Synopses & Reviews
Picking up where her modern classic
The Bean Trees left off, Barbara Kingsolvers bestselling
Pigs in Heaven continues the tale of Turtle and Taylor Greer, a Native American girl and her adoptive mother who have settled in Tucson, Arizona, as they both try to overcome their difficult pasts.
Taking place three years after The Bean Trees, Taylor is now dating a musician named Jax and has officially adopted Turtle. But when a lawyer for the Cherokee Nation begins to investigate the adoption—their new life together begins to crumble.
Depicting the clash between fierce family love and tribal law, poverty and means, abandonment and belonging, Pigs in Heaven is a morally wrenching, gently humorous work of fiction that speaks equally to the head and the heart.
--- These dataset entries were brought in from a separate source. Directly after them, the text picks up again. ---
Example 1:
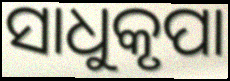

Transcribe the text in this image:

ସାଧୁକୃପା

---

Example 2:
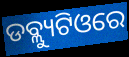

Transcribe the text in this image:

ଡବ୍ଲ୍ୟୁଟିଓରେ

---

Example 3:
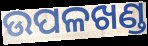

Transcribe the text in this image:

ଉପଳଖଣ୍ଡ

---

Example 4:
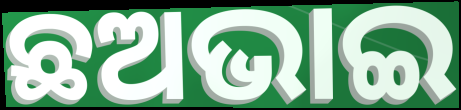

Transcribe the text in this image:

ଛଅଭାଇ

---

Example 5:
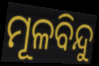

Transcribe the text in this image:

ମୂଳବିନ୍ଦୁ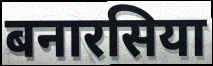
बनारसियाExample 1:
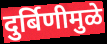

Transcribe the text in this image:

दुर्बिणीमुळे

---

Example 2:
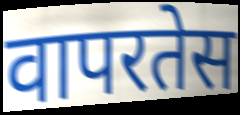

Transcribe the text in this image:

वापरतेस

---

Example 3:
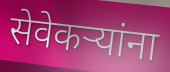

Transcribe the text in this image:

सेवेकऱ्यांना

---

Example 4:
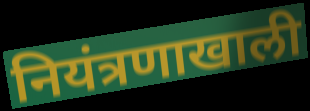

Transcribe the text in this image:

नियंत्रणाखाली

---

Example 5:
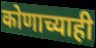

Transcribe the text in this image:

कोणाच्याही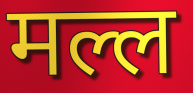
मल्ल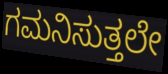
ಗಮನಿಸುತ್ತಲೇ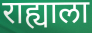
राह्याला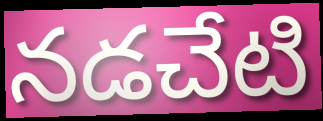
నడచేటి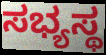
ಸಭ್ಯಸ್ಥ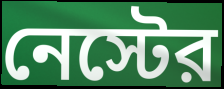
নেস্টের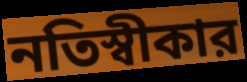
নতিস্বীকারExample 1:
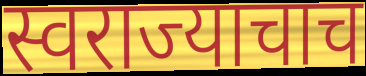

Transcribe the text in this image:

स्वराज्याचाच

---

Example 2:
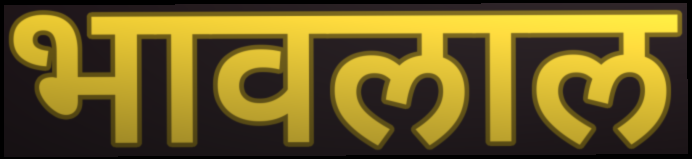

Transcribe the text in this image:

भावलाल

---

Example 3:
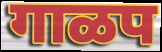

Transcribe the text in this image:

गाळप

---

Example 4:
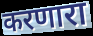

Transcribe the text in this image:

करणारा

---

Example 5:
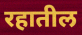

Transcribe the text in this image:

रहातील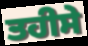
ਤਹੀਸੇ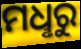
ମଧୢରୁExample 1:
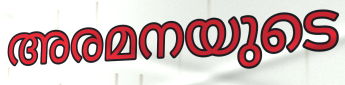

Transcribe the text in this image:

അരമനയുടെ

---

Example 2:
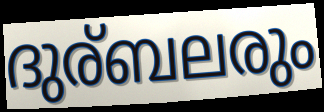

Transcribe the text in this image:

ദുര്ബലരും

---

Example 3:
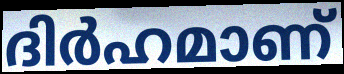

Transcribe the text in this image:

ദിർഹമാണ്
This edition includes a P.S. section with additional insights from Barbara Kingsolver, background material, suggestions for further reading, and more.
Synopsis
When six-year-old Turtle Greer witnesses a freak accident at the Hoover Dam, her insistence on what she has seen and her mother's belief in her lead to a man's dramatic rescue. But Turtle's moment of celebrity draws her into a conflict of historic proportions. The crisis quickly envelops not only Turtle and her mother, Taylor, but everyone else who touches their lives in a complex web connecting their future with their past.
Pigs in Heaven travels the roads from rural Kentucky and the urban Southwest to Heaven, Oklahoma, and the Cherokee Nation as it draws the reader into a world of heartbreak and redeeming love, testing the boundaries of family and the many separate truths about the ties that bind.
About the Author
Barbara Kingsolver's work has been translated into more than twenty languages and has earned a devoted readership at home and abroad. She was awarded the National Humanities Medal, our country's highest honor for service through the arts. She received the 2011 Dayton Literary Peace Prize for the body of her work, and in 2010 won Britain's Orange Prize for The Lacuna. Before she made her living as a writer, Kingsolver earned degrees in biology and worked as a scientist. She now lives with her family on a farm in southern Appalachia.